— INPUT —

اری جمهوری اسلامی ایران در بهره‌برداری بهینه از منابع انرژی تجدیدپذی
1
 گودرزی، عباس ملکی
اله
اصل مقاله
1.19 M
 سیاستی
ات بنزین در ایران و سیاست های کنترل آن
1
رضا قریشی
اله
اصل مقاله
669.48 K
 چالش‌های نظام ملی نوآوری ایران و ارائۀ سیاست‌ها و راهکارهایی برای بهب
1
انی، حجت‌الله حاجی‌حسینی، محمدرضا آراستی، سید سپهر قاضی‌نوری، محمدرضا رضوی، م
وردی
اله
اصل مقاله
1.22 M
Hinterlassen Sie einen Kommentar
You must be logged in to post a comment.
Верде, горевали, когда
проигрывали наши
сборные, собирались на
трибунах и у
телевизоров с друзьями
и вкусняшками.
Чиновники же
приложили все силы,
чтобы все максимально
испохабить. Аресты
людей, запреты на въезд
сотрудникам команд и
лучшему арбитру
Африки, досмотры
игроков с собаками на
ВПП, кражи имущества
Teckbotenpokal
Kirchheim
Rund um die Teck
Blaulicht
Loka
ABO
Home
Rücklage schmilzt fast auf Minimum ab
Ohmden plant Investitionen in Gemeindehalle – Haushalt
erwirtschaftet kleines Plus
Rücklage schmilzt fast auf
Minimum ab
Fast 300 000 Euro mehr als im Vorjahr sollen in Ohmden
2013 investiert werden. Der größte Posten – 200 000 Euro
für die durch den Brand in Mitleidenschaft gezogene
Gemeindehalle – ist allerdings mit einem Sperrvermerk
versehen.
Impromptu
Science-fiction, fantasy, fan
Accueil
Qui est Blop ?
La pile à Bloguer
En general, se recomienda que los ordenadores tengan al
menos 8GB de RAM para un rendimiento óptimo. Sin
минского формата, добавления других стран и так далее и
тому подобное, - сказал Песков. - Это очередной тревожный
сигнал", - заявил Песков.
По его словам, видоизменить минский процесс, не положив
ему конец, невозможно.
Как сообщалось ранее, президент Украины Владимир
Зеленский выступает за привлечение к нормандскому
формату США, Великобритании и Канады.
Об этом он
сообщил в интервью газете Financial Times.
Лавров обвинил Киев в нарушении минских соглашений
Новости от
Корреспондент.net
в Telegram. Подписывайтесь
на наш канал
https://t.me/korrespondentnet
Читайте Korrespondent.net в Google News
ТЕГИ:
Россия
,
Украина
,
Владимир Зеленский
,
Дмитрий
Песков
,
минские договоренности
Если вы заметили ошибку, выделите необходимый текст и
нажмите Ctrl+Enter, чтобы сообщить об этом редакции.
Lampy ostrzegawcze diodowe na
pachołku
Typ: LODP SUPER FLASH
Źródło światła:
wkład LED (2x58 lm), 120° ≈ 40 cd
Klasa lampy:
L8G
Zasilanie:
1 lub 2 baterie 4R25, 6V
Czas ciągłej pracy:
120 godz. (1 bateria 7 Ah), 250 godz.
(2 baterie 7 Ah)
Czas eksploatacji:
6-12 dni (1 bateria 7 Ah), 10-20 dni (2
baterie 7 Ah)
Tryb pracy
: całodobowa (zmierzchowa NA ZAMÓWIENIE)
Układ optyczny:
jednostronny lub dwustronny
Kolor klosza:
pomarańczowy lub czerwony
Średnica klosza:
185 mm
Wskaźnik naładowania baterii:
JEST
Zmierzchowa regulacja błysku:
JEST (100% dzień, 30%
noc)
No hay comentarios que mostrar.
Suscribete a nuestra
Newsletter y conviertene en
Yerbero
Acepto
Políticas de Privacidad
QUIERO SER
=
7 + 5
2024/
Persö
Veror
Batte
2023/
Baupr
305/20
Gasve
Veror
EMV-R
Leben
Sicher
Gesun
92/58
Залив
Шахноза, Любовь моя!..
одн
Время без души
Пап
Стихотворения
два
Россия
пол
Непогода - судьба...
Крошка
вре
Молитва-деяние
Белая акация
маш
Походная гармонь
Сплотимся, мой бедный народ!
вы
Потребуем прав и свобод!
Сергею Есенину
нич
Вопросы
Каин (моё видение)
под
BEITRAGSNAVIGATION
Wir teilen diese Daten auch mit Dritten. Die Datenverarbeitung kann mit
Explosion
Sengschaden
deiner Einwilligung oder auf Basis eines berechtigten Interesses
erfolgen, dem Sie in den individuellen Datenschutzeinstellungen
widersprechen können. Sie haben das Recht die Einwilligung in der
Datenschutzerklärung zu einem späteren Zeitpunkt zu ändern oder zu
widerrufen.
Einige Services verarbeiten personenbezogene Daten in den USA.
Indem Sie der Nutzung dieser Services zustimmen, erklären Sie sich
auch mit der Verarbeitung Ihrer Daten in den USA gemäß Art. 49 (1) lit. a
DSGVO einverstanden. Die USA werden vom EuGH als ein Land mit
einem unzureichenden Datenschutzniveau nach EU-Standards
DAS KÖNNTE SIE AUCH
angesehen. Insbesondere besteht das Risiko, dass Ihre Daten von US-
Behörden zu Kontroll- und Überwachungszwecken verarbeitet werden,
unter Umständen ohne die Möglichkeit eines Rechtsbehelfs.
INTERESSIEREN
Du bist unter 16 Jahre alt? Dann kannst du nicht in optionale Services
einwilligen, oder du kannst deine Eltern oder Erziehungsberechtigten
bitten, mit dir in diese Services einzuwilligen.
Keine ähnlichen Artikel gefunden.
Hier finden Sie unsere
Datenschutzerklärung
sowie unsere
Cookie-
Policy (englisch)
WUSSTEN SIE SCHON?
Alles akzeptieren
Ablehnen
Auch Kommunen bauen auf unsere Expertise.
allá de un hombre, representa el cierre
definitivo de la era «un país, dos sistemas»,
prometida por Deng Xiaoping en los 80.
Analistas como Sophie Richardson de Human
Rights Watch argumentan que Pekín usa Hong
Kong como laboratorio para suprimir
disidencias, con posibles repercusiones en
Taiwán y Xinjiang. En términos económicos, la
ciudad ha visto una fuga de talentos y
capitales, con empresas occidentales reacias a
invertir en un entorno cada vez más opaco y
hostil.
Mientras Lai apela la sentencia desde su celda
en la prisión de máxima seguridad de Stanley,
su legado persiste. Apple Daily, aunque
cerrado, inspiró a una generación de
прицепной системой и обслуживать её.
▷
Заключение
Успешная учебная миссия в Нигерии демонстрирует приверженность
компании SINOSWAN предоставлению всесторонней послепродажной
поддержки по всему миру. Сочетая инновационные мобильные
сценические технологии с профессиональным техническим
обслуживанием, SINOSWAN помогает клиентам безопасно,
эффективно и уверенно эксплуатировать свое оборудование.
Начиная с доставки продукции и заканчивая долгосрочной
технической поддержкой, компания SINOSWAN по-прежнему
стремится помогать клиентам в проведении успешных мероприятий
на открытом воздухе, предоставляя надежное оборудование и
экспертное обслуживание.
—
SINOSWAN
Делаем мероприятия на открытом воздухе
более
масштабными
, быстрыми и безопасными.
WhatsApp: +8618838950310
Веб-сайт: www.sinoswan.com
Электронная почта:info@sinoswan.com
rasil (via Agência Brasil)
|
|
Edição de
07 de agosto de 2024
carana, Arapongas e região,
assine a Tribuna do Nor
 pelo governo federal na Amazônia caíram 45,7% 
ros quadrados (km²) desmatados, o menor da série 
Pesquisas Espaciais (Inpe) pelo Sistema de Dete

— ASSIGNMENT —
Look through the entries and return every line where "unter" appears.

— WRITTEN RESPONSE —
unter Umständen ohne die Möglichkeit eines Rechtsbehelfs.
Du bist unter 16 Jahre alt? Dann kannst du nicht in optionale Services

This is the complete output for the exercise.